**AIM**
Output all of the entries below precisely as written.

**PROVIDED DATA**

□ □ □

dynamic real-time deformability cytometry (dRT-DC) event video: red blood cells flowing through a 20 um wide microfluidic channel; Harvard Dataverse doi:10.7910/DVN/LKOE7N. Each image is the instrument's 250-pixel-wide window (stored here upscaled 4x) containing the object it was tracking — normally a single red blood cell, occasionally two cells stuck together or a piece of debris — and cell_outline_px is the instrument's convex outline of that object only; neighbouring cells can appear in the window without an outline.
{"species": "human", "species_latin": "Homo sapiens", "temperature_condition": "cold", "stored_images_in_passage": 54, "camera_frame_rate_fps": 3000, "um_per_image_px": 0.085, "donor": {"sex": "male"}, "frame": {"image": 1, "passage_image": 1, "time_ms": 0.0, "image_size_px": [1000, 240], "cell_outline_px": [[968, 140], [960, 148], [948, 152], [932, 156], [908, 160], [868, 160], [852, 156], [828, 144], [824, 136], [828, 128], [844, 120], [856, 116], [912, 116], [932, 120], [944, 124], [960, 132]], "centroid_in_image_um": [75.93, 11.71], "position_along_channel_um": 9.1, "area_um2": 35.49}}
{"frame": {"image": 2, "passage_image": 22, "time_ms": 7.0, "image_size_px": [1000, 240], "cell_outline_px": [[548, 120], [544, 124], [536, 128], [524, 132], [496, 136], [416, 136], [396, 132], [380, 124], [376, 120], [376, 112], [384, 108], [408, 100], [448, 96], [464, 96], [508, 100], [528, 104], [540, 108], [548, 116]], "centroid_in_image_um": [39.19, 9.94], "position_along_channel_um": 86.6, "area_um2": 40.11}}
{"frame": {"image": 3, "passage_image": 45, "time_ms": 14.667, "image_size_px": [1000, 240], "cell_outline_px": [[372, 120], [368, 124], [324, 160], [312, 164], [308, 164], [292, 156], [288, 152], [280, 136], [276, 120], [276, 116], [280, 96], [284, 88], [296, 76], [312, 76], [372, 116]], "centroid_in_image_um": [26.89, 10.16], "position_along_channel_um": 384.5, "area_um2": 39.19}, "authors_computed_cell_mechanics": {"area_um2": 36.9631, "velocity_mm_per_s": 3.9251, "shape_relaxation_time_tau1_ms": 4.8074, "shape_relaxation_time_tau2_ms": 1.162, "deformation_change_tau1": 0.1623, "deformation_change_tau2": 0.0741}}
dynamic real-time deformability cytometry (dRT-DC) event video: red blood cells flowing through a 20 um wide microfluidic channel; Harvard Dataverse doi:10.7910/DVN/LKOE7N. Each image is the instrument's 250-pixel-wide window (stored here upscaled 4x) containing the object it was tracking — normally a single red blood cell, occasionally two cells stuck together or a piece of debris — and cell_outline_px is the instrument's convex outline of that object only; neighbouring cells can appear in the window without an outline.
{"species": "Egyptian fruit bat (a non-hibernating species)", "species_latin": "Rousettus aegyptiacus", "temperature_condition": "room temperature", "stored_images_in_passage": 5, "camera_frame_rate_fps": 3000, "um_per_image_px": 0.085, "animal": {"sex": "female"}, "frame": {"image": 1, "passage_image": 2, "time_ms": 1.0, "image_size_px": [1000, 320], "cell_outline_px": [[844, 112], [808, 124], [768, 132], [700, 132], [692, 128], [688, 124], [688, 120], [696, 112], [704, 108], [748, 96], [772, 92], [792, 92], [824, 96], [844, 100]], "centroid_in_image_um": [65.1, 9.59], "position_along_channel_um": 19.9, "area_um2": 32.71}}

□ □ □

**EXPECTED OUTPUT**
dynamic real-time deformability cytometry (dRT-DC) event video: red blood cells flowing through a 20 um wide microfluidic channel; Harvard Dataverse doi:10.7910/DVN/LKOE7N. Each image is the instrument's 250-pixel-wide window (stored here upscaled 4x) containing the object it was tracking — normally a single red blood cell, occasionally two cells stuck together or a piece of debris — and cell_outline_px is the instrument's convex outline of that object only; neighbouring cells can appear in the window without an outline.
{"species": "human", "species_latin": "Homo sapiens", "temperature_condition": "cold", "stored_images_in_passage": 54, "camera_frame_rate_fps": 3000, "um_per_image_px": 0.085, "donor": {"sex": "male"}, "frame": {"image": 1, "passage_image": 1, "time_ms": 0.0, "image_size_px": [1000, 240], "cell_outline_px": [[968, 140], [960, 148], [948, 152], [932, 156], [908, 160], [868, 160], [852, 156], [828, 144], [824, 136], [828, 128], [844, 120], [856, 116], [912, 116], [932, 120], [944, 124], [960, 132]], "centroid_in_image_um": [75.93, 11.71], "position_along_channel_um": 9.1, "area_um2": 35.49}}
{"frame": {"image": 2, "passage_image": 22, "time_ms": 7.0, "image_size_px": [1000, 240], "cell_outline_px": [[548, 120], [544, 124], [536, 128], [524, 132], [496, 136], [416, 136], [396, 132], [380, 124], [376, 120], [376, 112], [384, 108], [408, 100], [448, 96], [464, 96], [508, 100], [528, 104], [540, 108], [548, 116]], "centroid_in_image_um": [39.19, 9.94], "position_along_channel_um": 86.6, "area_um2": 40.11}}
{"frame": {"image": 3, "passage_image": 45, "time_ms": 14.667, "image_size_px": [1000, 240], "cell_outline_px": [[372, 120], [368, 124], [324, 160], [312, 164], [308, 164], [292, 156], [288, 152], [280, 136], [276, 120], [276, 116], [280, 96], [284, 88], [296, 76], [312, 76], [372, 116]], "centroid_in_image_um": [26.89, 10.16], "position_along_channel_um": 384.5, "area_um2": 39.19}, "authors_computed_cell_mechanics": {"area_um2": 36.9631, "velocity_mm_per_s": 3.9251, "shape_relaxation_time_tau1_ms": 4.8074, "shape_relaxation_time_tau2_ms": 1.162, "deformation_change_tau1": 0.1623, "deformation_change_tau2": 0.0741}}
dynamic real-time deformability cytometry (dRT-DC) event video: red blood cells flowing through a 20 um wide microfluidic channel; Harvard Dataverse doi:10.7910/DVN/LKOE7N. Each image is the instrument's 250-pixel-wide window (stored here upscaled 4x) containing the object it was tracking — normally a single red blood cell, occasionally two cells stuck together or a piece of debris — and cell_outline_px is the instrument's convex outline of that object only; neighbouring cells can appear in the window without an outline.
{"species": "Egyptian fruit bat (a non-hibernating species)", "species_latin": "Rousettus aegyptiacus", "temperature_condition": "room temperature", "stored_images_in_passage": 5, "camera_frame_rate_fps": 3000, "um_per_image_px": 0.085, "animal": {"sex": "female"}, "frame": {"image": 1, "passage_image": 2, "time_ms": 1.0, "image_size_px": [1000, 320], "cell_outline_px": [[844, 112], [808, 124], [768, 132], [700, 132], [692, 128], [688, 124], [688, 120], [696, 112], [704, 108], [748, 96], [772, 92], [792, 92], [824, 96], [844, 100]], "centroid_in_image_um": [65.1, 9.59], "position_along_channel_um": 19.9, "area_um2": 32.71}}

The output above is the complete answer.